These bas reliefs by Salvador Dali (1904 – 1989) were procured from a gallery for a client, restored, and then placed in new frames. Don Quixote is represented in the first bas relief, a common topic for Spanish art and culture. The other is of Lincoln, and is based off a painting Dali had done earlier called Gala Contemplating the Mediterranean Sea Which at Twenty Meters Becomes the Portrait of Abraham Lincoln. A couple versions of this painting were executed, but its inspiration came from a Scientific American article Dali read about visual perception which investigated the minimum number of pixels needed to describe a unique human face. Dali was challenged by that question and set about making the portrait of Lincoln with 121 pixels. In his canvas he pushed this concept of perception and external sight.The double image painting also provided a meditation on the dual nature of things. A well-known lithograph was made, entitled Lincoln in Dalivision. It is one of the the most counterfeited Dali lithographs.

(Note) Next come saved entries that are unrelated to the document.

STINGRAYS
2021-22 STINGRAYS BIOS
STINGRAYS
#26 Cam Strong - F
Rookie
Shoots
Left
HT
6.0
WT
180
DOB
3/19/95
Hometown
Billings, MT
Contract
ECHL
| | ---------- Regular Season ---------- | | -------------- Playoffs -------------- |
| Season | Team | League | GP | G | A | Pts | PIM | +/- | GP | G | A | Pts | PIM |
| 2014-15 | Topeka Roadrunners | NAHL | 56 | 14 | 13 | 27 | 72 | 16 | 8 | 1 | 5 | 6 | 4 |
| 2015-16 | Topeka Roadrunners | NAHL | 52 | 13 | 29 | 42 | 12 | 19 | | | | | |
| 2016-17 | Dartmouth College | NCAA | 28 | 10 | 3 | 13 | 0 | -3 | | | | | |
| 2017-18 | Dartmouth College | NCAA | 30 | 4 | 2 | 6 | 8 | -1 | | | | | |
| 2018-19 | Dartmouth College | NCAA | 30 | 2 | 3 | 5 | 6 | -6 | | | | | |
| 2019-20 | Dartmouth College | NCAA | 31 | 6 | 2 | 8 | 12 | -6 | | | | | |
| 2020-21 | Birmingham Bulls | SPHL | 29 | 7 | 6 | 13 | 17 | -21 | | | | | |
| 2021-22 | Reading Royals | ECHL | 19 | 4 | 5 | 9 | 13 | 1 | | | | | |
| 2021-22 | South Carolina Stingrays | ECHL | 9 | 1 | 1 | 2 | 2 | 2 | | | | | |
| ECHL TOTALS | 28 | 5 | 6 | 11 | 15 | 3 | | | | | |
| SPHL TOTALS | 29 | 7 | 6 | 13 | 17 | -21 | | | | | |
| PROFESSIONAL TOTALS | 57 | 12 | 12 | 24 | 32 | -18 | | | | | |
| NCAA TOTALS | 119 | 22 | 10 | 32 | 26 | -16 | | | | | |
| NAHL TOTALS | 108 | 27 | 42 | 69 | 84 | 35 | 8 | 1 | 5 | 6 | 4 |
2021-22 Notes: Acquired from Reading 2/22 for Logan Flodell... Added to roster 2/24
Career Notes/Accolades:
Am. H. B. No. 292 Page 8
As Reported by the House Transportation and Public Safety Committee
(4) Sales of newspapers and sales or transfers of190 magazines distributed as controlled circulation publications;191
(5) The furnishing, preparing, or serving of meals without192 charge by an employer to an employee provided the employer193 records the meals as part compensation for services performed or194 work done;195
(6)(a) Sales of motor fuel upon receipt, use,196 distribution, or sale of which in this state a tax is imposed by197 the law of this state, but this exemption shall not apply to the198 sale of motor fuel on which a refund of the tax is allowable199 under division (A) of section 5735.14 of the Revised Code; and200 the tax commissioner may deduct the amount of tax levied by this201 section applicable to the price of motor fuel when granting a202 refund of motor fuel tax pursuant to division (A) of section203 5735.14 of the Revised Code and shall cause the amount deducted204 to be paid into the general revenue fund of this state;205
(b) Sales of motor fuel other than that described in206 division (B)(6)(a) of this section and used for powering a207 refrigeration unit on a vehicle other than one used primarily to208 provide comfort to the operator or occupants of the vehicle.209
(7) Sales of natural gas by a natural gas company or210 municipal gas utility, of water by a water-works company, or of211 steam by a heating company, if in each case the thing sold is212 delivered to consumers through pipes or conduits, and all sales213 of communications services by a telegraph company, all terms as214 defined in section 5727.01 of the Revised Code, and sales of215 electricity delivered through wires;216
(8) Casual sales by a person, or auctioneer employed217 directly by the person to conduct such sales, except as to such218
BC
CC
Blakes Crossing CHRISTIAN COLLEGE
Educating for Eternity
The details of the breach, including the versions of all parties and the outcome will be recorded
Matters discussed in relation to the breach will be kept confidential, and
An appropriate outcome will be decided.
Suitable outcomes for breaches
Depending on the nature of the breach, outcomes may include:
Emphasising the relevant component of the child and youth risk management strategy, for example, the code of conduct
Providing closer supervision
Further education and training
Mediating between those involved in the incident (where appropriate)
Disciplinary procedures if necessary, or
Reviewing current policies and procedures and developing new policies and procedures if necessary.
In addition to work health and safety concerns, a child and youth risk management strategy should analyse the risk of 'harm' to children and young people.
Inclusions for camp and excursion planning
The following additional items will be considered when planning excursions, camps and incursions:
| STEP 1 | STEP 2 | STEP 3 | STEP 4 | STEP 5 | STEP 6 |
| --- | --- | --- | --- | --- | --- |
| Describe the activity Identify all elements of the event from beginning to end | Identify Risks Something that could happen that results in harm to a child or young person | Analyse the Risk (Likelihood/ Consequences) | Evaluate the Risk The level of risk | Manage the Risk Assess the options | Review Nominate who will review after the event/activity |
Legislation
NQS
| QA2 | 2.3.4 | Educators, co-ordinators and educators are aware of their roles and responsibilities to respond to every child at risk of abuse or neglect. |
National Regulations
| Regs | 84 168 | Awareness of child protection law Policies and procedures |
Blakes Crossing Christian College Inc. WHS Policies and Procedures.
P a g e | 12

Restoration included cleaning and polishing. The boxes they came in were also conserved: a solution was used to treat a small amount of mold, and the insides were micro vacuumed, and some loose velvet was lain back down with adhesive.
New, custom frames were prepared with white gold on the top and silver on the side. Corners were given sgraffito and raised gesso and carved. The Lincoln frame was also given corner blocks. These frames are one-of-a-kind, much like the artist.